Transcribe only the lines of the listing below from the one holding "Ajit Zacharias is" through the one holding "Text Editor: Barbara Ross", inclusive, without any change.

(Provided records)
# # # # # # #

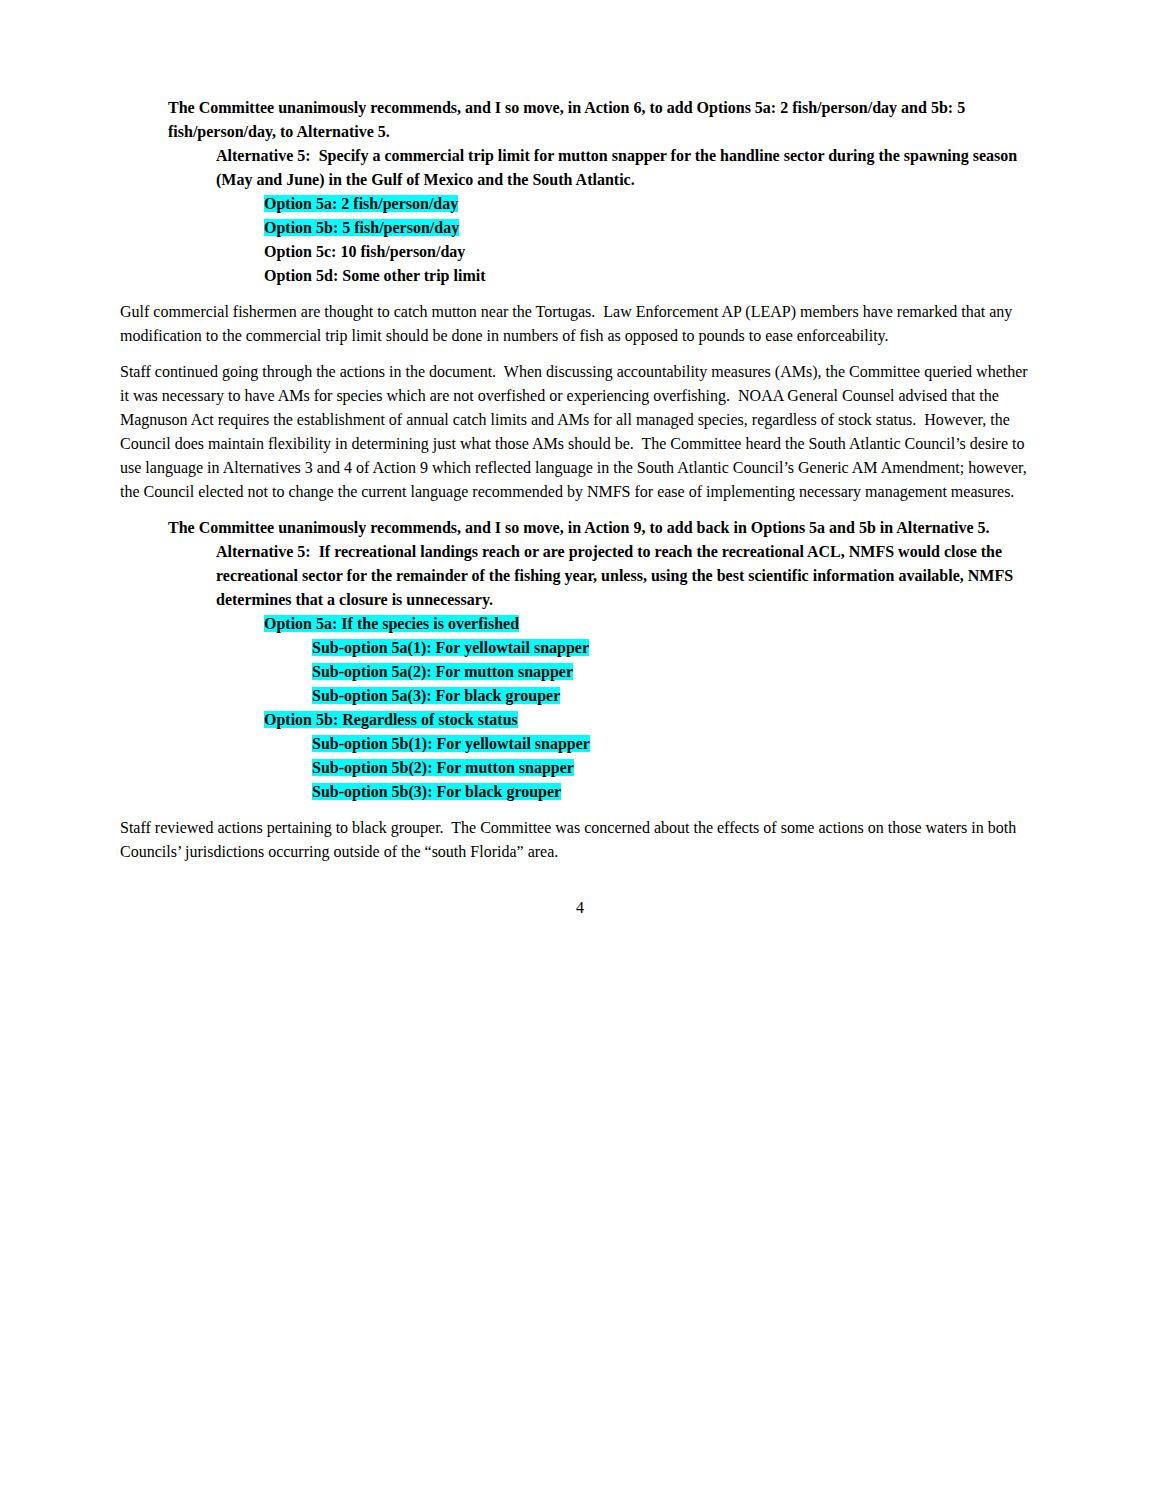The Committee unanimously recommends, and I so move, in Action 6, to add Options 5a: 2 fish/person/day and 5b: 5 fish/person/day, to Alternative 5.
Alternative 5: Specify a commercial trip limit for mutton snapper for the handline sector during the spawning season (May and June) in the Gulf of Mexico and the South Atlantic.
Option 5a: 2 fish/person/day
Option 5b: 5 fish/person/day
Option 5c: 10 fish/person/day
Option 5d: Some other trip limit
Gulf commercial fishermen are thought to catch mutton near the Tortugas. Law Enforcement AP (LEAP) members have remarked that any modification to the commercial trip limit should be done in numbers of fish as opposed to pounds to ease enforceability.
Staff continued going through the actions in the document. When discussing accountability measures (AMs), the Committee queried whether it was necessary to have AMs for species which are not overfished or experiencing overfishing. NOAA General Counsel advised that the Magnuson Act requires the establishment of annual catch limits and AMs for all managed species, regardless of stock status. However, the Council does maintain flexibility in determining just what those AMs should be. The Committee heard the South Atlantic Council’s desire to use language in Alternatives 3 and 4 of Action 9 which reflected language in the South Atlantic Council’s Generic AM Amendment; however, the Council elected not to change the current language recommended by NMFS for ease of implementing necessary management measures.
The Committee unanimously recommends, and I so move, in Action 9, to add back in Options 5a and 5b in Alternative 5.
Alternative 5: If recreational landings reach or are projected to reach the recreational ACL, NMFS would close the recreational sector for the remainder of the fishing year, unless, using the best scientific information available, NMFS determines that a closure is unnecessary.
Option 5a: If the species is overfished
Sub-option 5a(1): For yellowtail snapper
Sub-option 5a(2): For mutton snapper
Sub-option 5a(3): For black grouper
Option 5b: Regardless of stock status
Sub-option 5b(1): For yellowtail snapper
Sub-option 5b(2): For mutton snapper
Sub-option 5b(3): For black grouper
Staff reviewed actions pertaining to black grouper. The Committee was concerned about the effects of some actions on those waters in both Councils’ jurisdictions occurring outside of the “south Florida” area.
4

# # # # # # #

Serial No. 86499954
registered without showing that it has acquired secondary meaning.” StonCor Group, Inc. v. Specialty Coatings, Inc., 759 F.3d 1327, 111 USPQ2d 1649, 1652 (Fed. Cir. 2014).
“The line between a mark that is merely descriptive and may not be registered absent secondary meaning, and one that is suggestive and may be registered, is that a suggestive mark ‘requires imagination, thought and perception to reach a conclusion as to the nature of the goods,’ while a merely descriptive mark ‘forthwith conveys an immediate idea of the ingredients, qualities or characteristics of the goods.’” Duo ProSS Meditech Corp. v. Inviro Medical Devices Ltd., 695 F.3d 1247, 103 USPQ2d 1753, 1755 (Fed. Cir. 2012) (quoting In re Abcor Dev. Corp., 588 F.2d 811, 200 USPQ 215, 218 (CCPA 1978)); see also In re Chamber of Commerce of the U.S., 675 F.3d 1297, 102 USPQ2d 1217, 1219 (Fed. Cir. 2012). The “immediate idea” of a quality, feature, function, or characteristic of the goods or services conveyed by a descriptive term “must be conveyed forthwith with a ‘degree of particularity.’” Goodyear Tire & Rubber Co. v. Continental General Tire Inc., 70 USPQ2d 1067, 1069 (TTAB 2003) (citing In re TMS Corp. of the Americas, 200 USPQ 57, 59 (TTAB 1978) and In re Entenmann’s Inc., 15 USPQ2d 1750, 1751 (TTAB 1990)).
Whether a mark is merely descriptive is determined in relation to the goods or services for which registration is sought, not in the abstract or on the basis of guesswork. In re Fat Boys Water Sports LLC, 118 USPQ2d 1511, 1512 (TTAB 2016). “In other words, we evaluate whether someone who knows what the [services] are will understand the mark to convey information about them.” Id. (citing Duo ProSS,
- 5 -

# # # # # # #

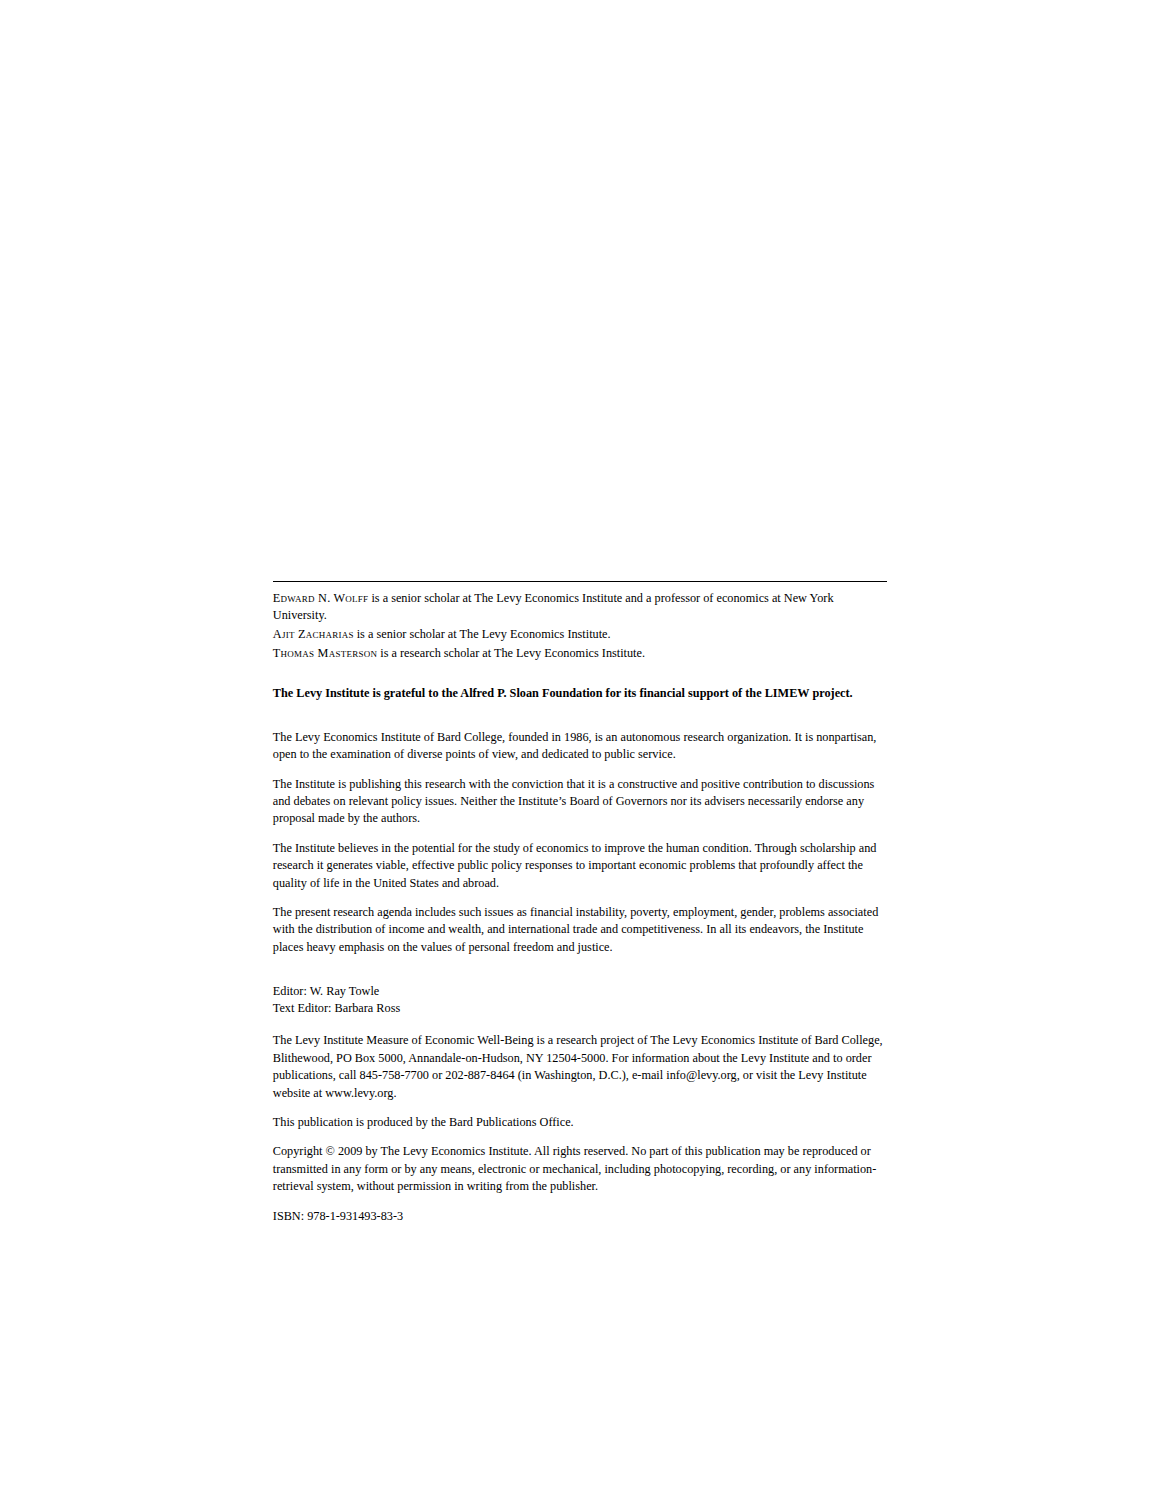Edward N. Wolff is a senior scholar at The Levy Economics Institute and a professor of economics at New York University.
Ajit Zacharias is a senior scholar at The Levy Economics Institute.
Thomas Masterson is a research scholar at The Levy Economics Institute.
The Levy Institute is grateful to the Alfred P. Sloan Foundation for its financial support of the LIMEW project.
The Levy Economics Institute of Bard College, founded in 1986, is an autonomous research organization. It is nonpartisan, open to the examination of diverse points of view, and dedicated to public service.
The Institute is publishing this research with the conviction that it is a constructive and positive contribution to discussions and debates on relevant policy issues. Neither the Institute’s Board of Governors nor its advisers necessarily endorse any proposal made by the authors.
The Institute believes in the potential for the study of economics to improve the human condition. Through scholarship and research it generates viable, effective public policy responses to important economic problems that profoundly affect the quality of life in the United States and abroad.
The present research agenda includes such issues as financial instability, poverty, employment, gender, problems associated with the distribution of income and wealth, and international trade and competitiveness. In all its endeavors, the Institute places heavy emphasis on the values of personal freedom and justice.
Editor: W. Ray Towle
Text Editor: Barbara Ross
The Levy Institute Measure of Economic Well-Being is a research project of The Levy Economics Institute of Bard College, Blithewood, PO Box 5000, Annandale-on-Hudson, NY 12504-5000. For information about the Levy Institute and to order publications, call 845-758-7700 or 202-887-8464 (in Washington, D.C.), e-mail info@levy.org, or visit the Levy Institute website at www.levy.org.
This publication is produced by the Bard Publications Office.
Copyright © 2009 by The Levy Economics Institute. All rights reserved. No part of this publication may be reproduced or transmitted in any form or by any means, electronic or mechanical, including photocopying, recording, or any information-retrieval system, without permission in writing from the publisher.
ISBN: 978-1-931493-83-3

# # # # # # #

(Solution)
Ajit Zacharias is a senior scholar at The Levy Economics Institute.
Thomas Masterson is a research scholar at The Levy Economics Institute.
The Levy Institute is grateful to the Alfred P. Sloan Foundation for its financial support of the LIMEW project.
The Levy Economics Institute of Bard College, founded in 1986, is an autonomous research organization. It is nonpartisan, open to the examination of diverse points of view, and dedicated to public service.
The Institute is publishing this research with the conviction that it is a constructive and positive contribution to discussions and debates on relevant policy issues. Neither the Institute’s Board of Governors nor its advisers necessarily endorse any proposal made by the authors.
The Institute believes in the potential for the study of economics to improve the human condition. Through scholarship and research it generates viable, effective public policy responses to important economic problems that profoundly affect the quality of life in the United States and abroad.
The present research agenda includes such issues as financial instability, poverty, employment, gender, problems associated with the distribution of income and wealth, and international trade and competitiveness. In all its endeavors, the Institute places heavy emphasis on the values of personal freedom and justice.
Editor: W. Ray Towle
Text Editor: Barbara Ross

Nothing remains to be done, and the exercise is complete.